__WORK TASK__
Check each line of the entries. Copy the ones that contain the string "four".

Plain-text engineering files
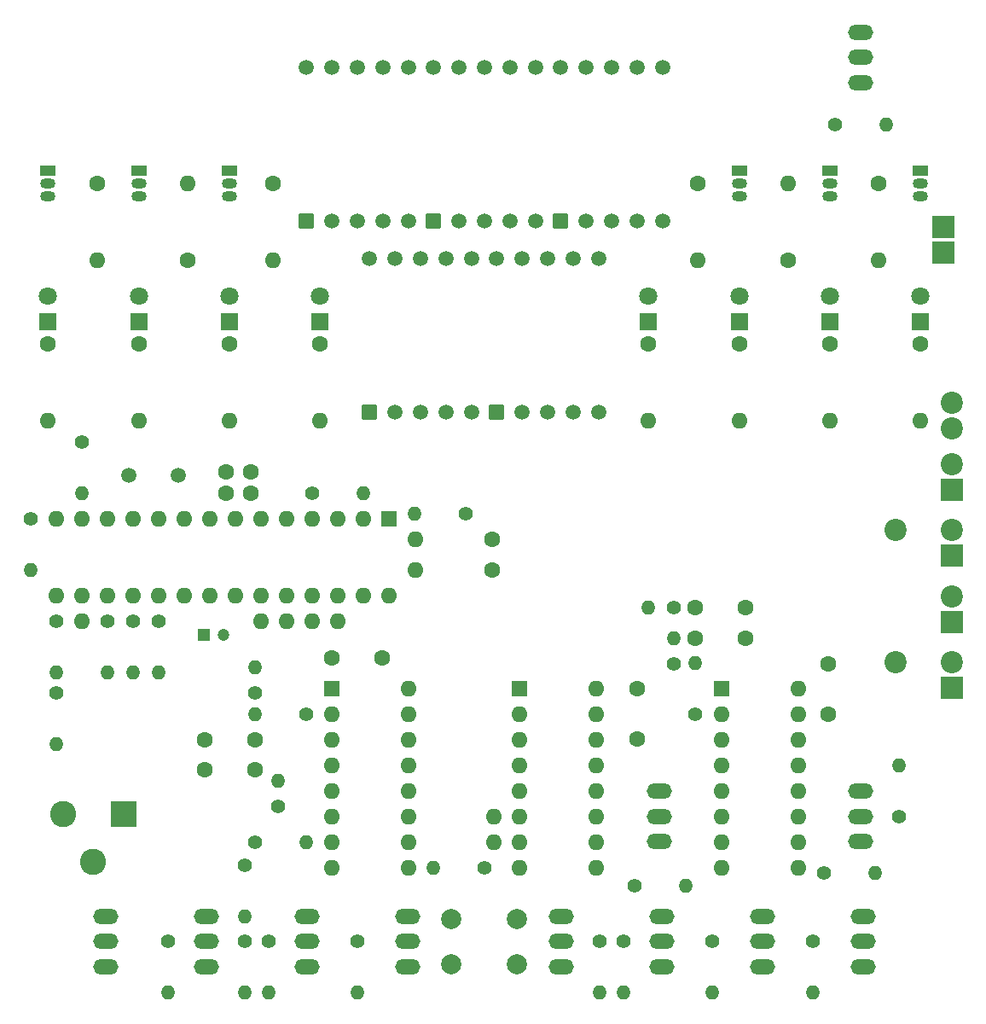
<source format=gbs>
%TF.GenerationSoftware,KiCad,Pcbnew,7.0.10*%
%TF.CreationDate,2024-04-03T15:14:15+02:00*%
%TF.ProjectId,8_switch_rgb_pcb_revision_1,385f7377-6974-4636-985f-7267625f7063,rev?*%
%TF.SameCoordinates,Original*%
%TF.FileFunction,Soldermask,Bot*%
%TF.FilePolarity,Negative*%
%FSLAX46Y46*%
G04 Gerber Fmt 4.6, Leading zero omitted, Abs format (unit mm)*
G04 Created by KiCad (PCBNEW 7.0.10) date 2024-04-03 15:14:15*
%MOMM*%
%LPD*%
G01*
G04 APERTURE LIST*
G04 Aperture macros list*
%AMRoundRect*
0 Rectangle with rounded corners*
0 $1 Rounding radius*
0 $2 $3 $4 $5 $6 $7 $8 $9 X,Y pos of 4 corners*
0 Add a 4 corners polygon primitive as box body*
4,1,4,$2,$3,$4,$5,$6,$7,$8,$9,$2,$3,0*
0 Add four circle primitives for the rounded corners*
1,1,$1+$1,$2,$3*
1,1,$1+$1,$4,$5*
1,1,$1+$1,$6,$7*
1,1,$1+$1,$8,$9*
0 Add four rect primitives between the rounded corners*
20,1,$1+$1,$2,$3,$4,$5,0*
20,1,$1+$1,$4,$5,$6,$7,0*
20,1,$1+$1,$6,$7,$8,$9,0*
20,1,$1+$1,$8,$9,$2,$3,0*%
G04 Aperture macros list end*
%ADD10C,1.600000*%
%ADD11O,2.500000X1.500000*%
%ADD12R,2.200000X2.200000*%
%ADD13C,2.200000*%
%ADD14C,1.400000*%
%ADD15O,1.400000X1.400000*%
%ADD16R,1.800000X1.800000*%
%ADD17C,1.800000*%
%ADD18O,1.600000X1.600000*%
%ADD19R,1.500000X1.050000*%
%ADD20O,1.500000X1.050000*%
%ADD21R,2.600000X2.600000*%
%ADD22C,2.600000*%
%ADD23RoundRect,0.102000X-0.654000X-0.654000X0.654000X-0.654000X0.654000X0.654000X-0.654000X0.654000X0*%
%ADD24C,1.512000*%
%ADD25R,1.200000X1.200000*%
%ADD26C,1.200000*%
%ADD27R,1.600000X1.600000*%
%ADD28C,2.000000*%
%ADD29C,1.500000*%
G04 APERTURE END LIST*
D10*
%TO.C,CU_BUTTONS1*%
X139617412Y-158020000D03*
X139617412Y-153020000D03*
%TD*%
D11*
%TO.C,SW__WR1*%
X142777412Y-165680000D03*
X142777412Y-168180000D03*
X142777412Y-170680000D03*
%TD*%
D10*
%TO.C,C1*%
X82267412Y-136080000D03*
X79767412Y-136080000D03*
%TD*%
D12*
%TO.C,PWR_Screw1*%
X151837412Y-135780000D03*
D13*
X151837412Y-133240000D03*
%TD*%
D11*
%TO.C,SW0*%
X67837412Y-178080000D03*
X67837412Y-180580000D03*
X67837412Y-183080000D03*
%TD*%
D14*
%TO.C,R23*%
X124267412Y-153030000D03*
D15*
X124267412Y-150490000D03*
%TD*%
D12*
%TO.C,RGB1*%
X151837412Y-142320000D03*
D13*
X151837412Y-139780000D03*
%TD*%
D14*
%TO.C,R38*%
X82687412Y-155920000D03*
D15*
X82687412Y-153380000D03*
%TD*%
D16*
%TO.C,D5*%
X130737412Y-119110000D03*
D17*
X130737412Y-116570000D03*
%TD*%
D18*
%TO.C,*%
X65482412Y-148840000D03*
%TD*%
D19*
%TO.C,T_DEC_0*%
X71137412Y-104110000D03*
D20*
X71137412Y-105380000D03*
X71137412Y-106650000D03*
%TD*%
D10*
%TO.C,R2*%
X84497412Y-105380000D03*
D18*
X84497412Y-113000000D03*
%TD*%
D14*
%TO.C,R44*%
X139127412Y-173830000D03*
D15*
X144207412Y-173830000D03*
%TD*%
D21*
%TO.C,DC-In1*%
X69637412Y-167980000D03*
D22*
X63637412Y-167980000D03*
X66637412Y-172680000D03*
%TD*%
D10*
%TO.C,C_DRAIN0*%
X120617412Y-155480000D03*
X120617412Y-160480000D03*
%TD*%
D14*
%TO.C,R29*%
X128077412Y-180580000D03*
D15*
X128077412Y-185660000D03*
%TD*%
D14*
%TO.C,R32*%
X81637412Y-180580000D03*
D15*
X81637412Y-185660000D03*
%TD*%
D10*
%TO.C,C_TERM_VCC0*%
X126367412Y-147490000D03*
X131367412Y-147490000D03*
%TD*%
D23*
%TO.C,hex_1*%
X106657412Y-128100000D03*
D24*
X109197412Y-128100000D03*
X111737412Y-128100000D03*
X114277412Y-128100000D03*
X116817412Y-128100000D03*
X116817412Y-112860000D03*
X114277412Y-112860000D03*
X111737412Y-112860000D03*
X109197412Y-112860000D03*
X106657412Y-112860000D03*
%TD*%
D12*
%TO.C,*%
X150997412Y-112260000D03*
%TD*%
D10*
%TO.C,R19*%
X144597412Y-105380000D03*
D18*
X144597412Y-113000000D03*
%TD*%
D14*
%TO.C,R35*%
X124267412Y-147490000D03*
D15*
X121727412Y-147490000D03*
%TD*%
D16*
%TO.C,D7*%
X148737412Y-119110000D03*
D17*
X148737412Y-116570000D03*
%TD*%
D16*
%TO.C,D4*%
X121737412Y-119110000D03*
D17*
X121737412Y-116570000D03*
%TD*%
D10*
%TO.C,R20*%
X106232412Y-140730000D03*
D18*
X98612412Y-140730000D03*
%TD*%
D19*
%TO.C,T_HEX_0*%
X139737412Y-104110000D03*
D20*
X139737412Y-105380000D03*
X139737412Y-106650000D03*
%TD*%
D19*
%TO.C,T_LED1*%
X62137412Y-104110000D03*
D20*
X62137412Y-105380000D03*
X62137412Y-106650000D03*
%TD*%
D11*
%TO.C,SW6*%
X133077412Y-178080000D03*
X133077412Y-180580000D03*
X133077412Y-183080000D03*
%TD*%
D10*
%TO.C,R6*%
X139737412Y-121310000D03*
D18*
X139737412Y-128930000D03*
%TD*%
D10*
%TO.C,R7*%
X71137412Y-121310000D03*
D18*
X71137412Y-128930000D03*
%TD*%
D10*
%TO.C,R4*%
X66997412Y-105380000D03*
D18*
X66997412Y-113000000D03*
%TD*%
D11*
%TO.C,SW_Serr1*%
X142797412Y-90370000D03*
X142797412Y-92870000D03*
X142797412Y-95370000D03*
%TD*%
D15*
%TO.C,R45*%
X100367412Y-173260000D03*
D14*
X105447412Y-173260000D03*
%TD*%
%TO.C,R31*%
X84037412Y-180580000D03*
D15*
X84037412Y-185660000D03*
%TD*%
D14*
%TO.C,R36*%
X87767412Y-158020000D03*
D15*
X82687412Y-158020000D03*
%TD*%
D25*
%TO.C,C_MCU1*%
X77577412Y-150170000D03*
D26*
X79577412Y-150170000D03*
%TD*%
D27*
%TO.C,U2*%
X128967412Y-155480000D03*
D18*
X128967412Y-158020000D03*
X128967412Y-160560000D03*
X128967412Y-163100000D03*
X128967412Y-165640000D03*
X128967412Y-168180000D03*
X128967412Y-170720000D03*
X128967412Y-173260000D03*
X136587412Y-173260000D03*
X136587412Y-170720000D03*
X136587412Y-168180000D03*
X136587412Y-165640000D03*
X136587412Y-163100000D03*
X136587412Y-160560000D03*
X136587412Y-158020000D03*
X136587412Y-155480000D03*
%TD*%
D14*
%TO.C,R25*%
X146617412Y-168180000D03*
D15*
X146617412Y-163100000D03*
%TD*%
D14*
%TO.C,R39*%
X62942412Y-155920000D03*
D15*
X62942412Y-161000000D03*
%TD*%
D23*
%TO.C,decimal_0*%
X87757412Y-109100000D03*
D24*
X90297412Y-109100000D03*
X92837412Y-109100000D03*
X95377412Y-109100000D03*
X97917412Y-109100000D03*
X97917412Y-93860000D03*
X95377412Y-93860000D03*
X92837412Y-93860000D03*
X90297412Y-93860000D03*
X87757412Y-93860000D03*
%TD*%
D28*
%TO.C,SW_N1*%
X102187412Y-178355000D03*
X108687412Y-178355000D03*
X102187412Y-182855000D03*
X108687412Y-182855000D03*
%TD*%
D14*
%TO.C,R26*%
X140227412Y-99510000D03*
D15*
X145307412Y-99510000D03*
%TD*%
D14*
%TO.C,R24*%
X120337412Y-175050000D03*
D15*
X125417412Y-175050000D03*
%TD*%
D13*
%TO.C,*%
X151837412Y-127120000D03*
%TD*%
D14*
%TO.C,R17*%
X103592412Y-138180000D03*
D15*
X98512412Y-138180000D03*
%TD*%
D14*
%TO.C,R33*%
X138077412Y-180580000D03*
D15*
X138077412Y-185660000D03*
%TD*%
D11*
%TO.C,SW1*%
X77837412Y-178080000D03*
X77837412Y-180580000D03*
X77837412Y-183080000D03*
%TD*%
%TO.C,SW_Mem1*%
X122777412Y-165680000D03*
X122777412Y-168180000D03*
X122777412Y-170680000D03*
%TD*%
D16*
%TO.C,D3*%
X89137412Y-119110000D03*
D17*
X89137412Y-116570000D03*
%TD*%
D14*
%TO.C,R18*%
X88342412Y-136140000D03*
D15*
X93422412Y-136140000D03*
%TD*%
D14*
%TO.C,R43*%
X60402412Y-138680000D03*
D15*
X60402412Y-143760000D03*
%TD*%
D16*
%TO.C,D1*%
X71137412Y-119110000D03*
D17*
X71137412Y-116570000D03*
%TD*%
D10*
%TO.C,C2*%
X79767412Y-133980000D03*
X82267412Y-133980000D03*
%TD*%
D27*
%TO.C,U_Trans1*%
X108967412Y-155480000D03*
D18*
X108967412Y-158020000D03*
X108967412Y-160560000D03*
X108967412Y-163100000D03*
X108967412Y-165640000D03*
X108967412Y-168180000D03*
X108967412Y-170720000D03*
X108967412Y-173260000D03*
X116587412Y-173260000D03*
X116587412Y-170720000D03*
X116587412Y-168180000D03*
X116587412Y-165640000D03*
X116587412Y-163100000D03*
X116587412Y-160560000D03*
X116587412Y-158020000D03*
X116587412Y-155480000D03*
%TD*%
D13*
%TO.C,*%
X146297412Y-139780000D03*
%TD*%
D18*
%TO.C,*%
X106427412Y-168180000D03*
%TD*%
D16*
%TO.C,D0*%
X62137412Y-119110000D03*
D17*
X62137412Y-116570000D03*
%TD*%
D14*
%TO.C,R40*%
X73102412Y-148840000D03*
D15*
X73102412Y-153920000D03*
%TD*%
D16*
%TO.C,D6*%
X139737412Y-119110000D03*
D17*
X139737412Y-116570000D03*
%TD*%
D14*
%TO.C,R37*%
X84997412Y-167200000D03*
D15*
X84997412Y-164660000D03*
%TD*%
D14*
%TO.C,R41*%
X68022412Y-148840000D03*
D15*
X68022412Y-153920000D03*
%TD*%
D10*
%TO.C,R21*%
X106232412Y-143730000D03*
D18*
X98612412Y-143730000D03*
%TD*%
D14*
%TO.C,R46*%
X65482412Y-131060000D03*
D15*
X65482412Y-136140000D03*
%TD*%
D27*
%TO.C,MCU_1*%
X95962412Y-138680000D03*
D18*
X93422412Y-138680000D03*
X90882412Y-138680000D03*
X88342412Y-138680000D03*
X85802412Y-138680000D03*
X83262412Y-138680000D03*
X80722412Y-138680000D03*
X78182412Y-138680000D03*
X75642412Y-138680000D03*
X73102412Y-138680000D03*
X70562412Y-138680000D03*
X68022412Y-138680000D03*
X65482412Y-138680000D03*
X62942412Y-138680000D03*
X62942412Y-146300000D03*
X65482412Y-146300000D03*
X68022412Y-146300000D03*
X70562412Y-146300000D03*
X73102412Y-146300000D03*
X75642412Y-146300000D03*
X78182412Y-146300000D03*
X80722412Y-146300000D03*
X83262412Y-146300000D03*
X85802412Y-146300000D03*
X88342412Y-146300000D03*
X90882412Y-146300000D03*
X93422412Y-146300000D03*
X95962412Y-146300000D03*
%TD*%
D14*
%TO.C,R27*%
X116877412Y-180580000D03*
D15*
X116877412Y-185660000D03*
%TD*%
D16*
%TO.C,D2*%
X80137412Y-119110000D03*
D17*
X80137412Y-116570000D03*
%TD*%
D23*
%TO.C,decimal_2*%
X112957412Y-109100000D03*
D24*
X115497412Y-109100000D03*
X118037412Y-109100000D03*
X120577412Y-109100000D03*
X123117412Y-109100000D03*
X123117412Y-93860000D03*
X120577412Y-93860000D03*
X118037412Y-93860000D03*
X115497412Y-93860000D03*
X112957412Y-93860000D03*
%TD*%
D14*
%TO.C,R14*%
X82687412Y-170720000D03*
D15*
X87767412Y-170720000D03*
%TD*%
D10*
%TO.C,R12*%
X89137412Y-121310000D03*
D18*
X89137412Y-128930000D03*
%TD*%
D10*
%TO.C,C_TERM_VCC1*%
X82687412Y-163570000D03*
X77687412Y-163570000D03*
%TD*%
D14*
%TO.C,R15*%
X81637412Y-173000000D03*
D15*
X81637412Y-178080000D03*
%TD*%
D19*
%TO.C,T_DEC_1*%
X80137412Y-104110000D03*
D20*
X80137412Y-105380000D03*
X80137412Y-106650000D03*
%TD*%
D10*
%TO.C,R3*%
X126597412Y-105380000D03*
D18*
X126597412Y-113000000D03*
%TD*%
D11*
%TO.C,SW4*%
X113077412Y-178080000D03*
X113077412Y-180580000D03*
X113077412Y-183080000D03*
%TD*%
D19*
%TO.C,T_DEC_2*%
X130737412Y-104110000D03*
D20*
X130737412Y-105380000D03*
X130737412Y-106650000D03*
%TD*%
D18*
%TO.C,*%
X88342412Y-148840000D03*
%TD*%
D27*
%TO.C,U_Drain1*%
X90267412Y-155480000D03*
D18*
X90267412Y-158020000D03*
X90267412Y-160560000D03*
X90267412Y-163100000D03*
X90267412Y-165640000D03*
X90267412Y-168180000D03*
X90267412Y-170720000D03*
X90267412Y-173260000D03*
X97887412Y-173260000D03*
X97887412Y-170720000D03*
X97887412Y-168180000D03*
X97887412Y-165640000D03*
X97887412Y-163100000D03*
X97887412Y-160560000D03*
X97887412Y-158020000D03*
X97887412Y-155480000D03*
%TD*%
%TO.C,*%
X90882412Y-148840000D03*
%TD*%
D11*
%TO.C,SW2*%
X87837412Y-178080000D03*
X87837412Y-180580000D03*
X87837412Y-183080000D03*
%TD*%
D19*
%TO.C,T_HEX_1*%
X148737412Y-104110000D03*
D20*
X148737412Y-105380000D03*
X148737412Y-106650000D03*
%TD*%
D13*
%TO.C,*%
X146297412Y-152860000D03*
%TD*%
D14*
%TO.C,R22*%
X126367412Y-158020000D03*
D15*
X126367412Y-152940000D03*
%TD*%
D10*
%TO.C,R11*%
X148737412Y-121310000D03*
D18*
X148737412Y-128930000D03*
%TD*%
D12*
%TO.C,*%
X150997412Y-109720000D03*
%TD*%
D13*
%TO.C,*%
X151837412Y-129660000D03*
%TD*%
D12*
%TO.C,RGB2*%
X151837412Y-155400000D03*
D13*
X151837412Y-152860000D03*
%TD*%
D12*
%TO.C,Serial_Screw1*%
X151837412Y-148860000D03*
D13*
X151837412Y-146320000D03*
%TD*%
D11*
%TO.C,SW7*%
X143077412Y-178080000D03*
X143077412Y-180580000D03*
X143077412Y-183080000D03*
%TD*%
D10*
%TO.C,R1*%
X75997412Y-113000000D03*
D18*
X75997412Y-105380000D03*
%TD*%
D29*
%TO.C,Y1*%
X75047412Y-134310000D03*
X70167412Y-134310000D03*
%TD*%
D10*
%TO.C,C_TERM_GND0*%
X131367412Y-150490000D03*
X126367412Y-150490000D03*
%TD*%
%TO.C,R8*%
X130737412Y-121310000D03*
D18*
X130737412Y-128930000D03*
%TD*%
D10*
%TO.C,R13*%
X135597412Y-113000000D03*
D18*
X135597412Y-105380000D03*
%TD*%
%TO.C,*%
X106427412Y-170720000D03*
%TD*%
D11*
%TO.C,SW5*%
X123077412Y-178080000D03*
X123077412Y-180580000D03*
X123077412Y-183080000D03*
%TD*%
D10*
%TO.C,R5*%
X80137412Y-121310000D03*
D18*
X80137412Y-128930000D03*
%TD*%
D10*
%TO.C,C_TERM_GND1*%
X77687412Y-160570000D03*
X82687412Y-160570000D03*
%TD*%
D18*
%TO.C,*%
X83262412Y-148840000D03*
%TD*%
D10*
%TO.C,C_TRANS1*%
X90267412Y-152450000D03*
X95267412Y-152450000D03*
%TD*%
D18*
%TO.C,*%
X85802412Y-148840000D03*
%TD*%
D10*
%TO.C,R10*%
X121737412Y-121310000D03*
D18*
X121737412Y-128930000D03*
%TD*%
D14*
%TO.C,R34*%
X74037412Y-180580000D03*
D15*
X74037412Y-185660000D03*
%TD*%
D23*
%TO.C,hex_0*%
X94057412Y-128100000D03*
D24*
X96597412Y-128100000D03*
X99137412Y-128100000D03*
X101677412Y-128100000D03*
X104217412Y-128100000D03*
X104217412Y-112860000D03*
X101677412Y-112860000D03*
X99137412Y-112860000D03*
X96597412Y-112860000D03*
X94057412Y-112860000D03*
%TD*%
D10*
%TO.C,R9*%
X62137412Y-121310000D03*
D18*
X62137412Y-128930000D03*
%TD*%
D11*
%TO.C,SW3*%
X97837412Y-178080000D03*
X97837412Y-180580000D03*
X97837412Y-183080000D03*
%TD*%
D14*
%TO.C,R42*%
X62942412Y-148840000D03*
D15*
X62942412Y-153920000D03*
%TD*%
D14*
%TO.C,R16*%
X70562412Y-148840000D03*
D15*
X70562412Y-153920000D03*
%TD*%
D14*
%TO.C,R28*%
X92837412Y-180580000D03*
D15*
X92837412Y-185660000D03*
%TD*%
D14*
%TO.C,R30*%
X119277412Y-180580000D03*
D15*
X119277412Y-185660000D03*
%TD*%
D23*
%TO.C,decimal_1*%
X100357412Y-109100000D03*
D24*
X102897412Y-109100000D03*
X105437412Y-109100000D03*
X107977412Y-109100000D03*
X110517412Y-109100000D03*
X110517412Y-93860000D03*
X107977412Y-93860000D03*
X105437412Y-93860000D03*
X102897412Y-93860000D03*
X100357412Y-93860000D03*
%TD*%
M02*

</source>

__ANSWER BELOW__
0 Add four circle primitives for the rounded corners*
0 Add four rect primitives between the rounded corners*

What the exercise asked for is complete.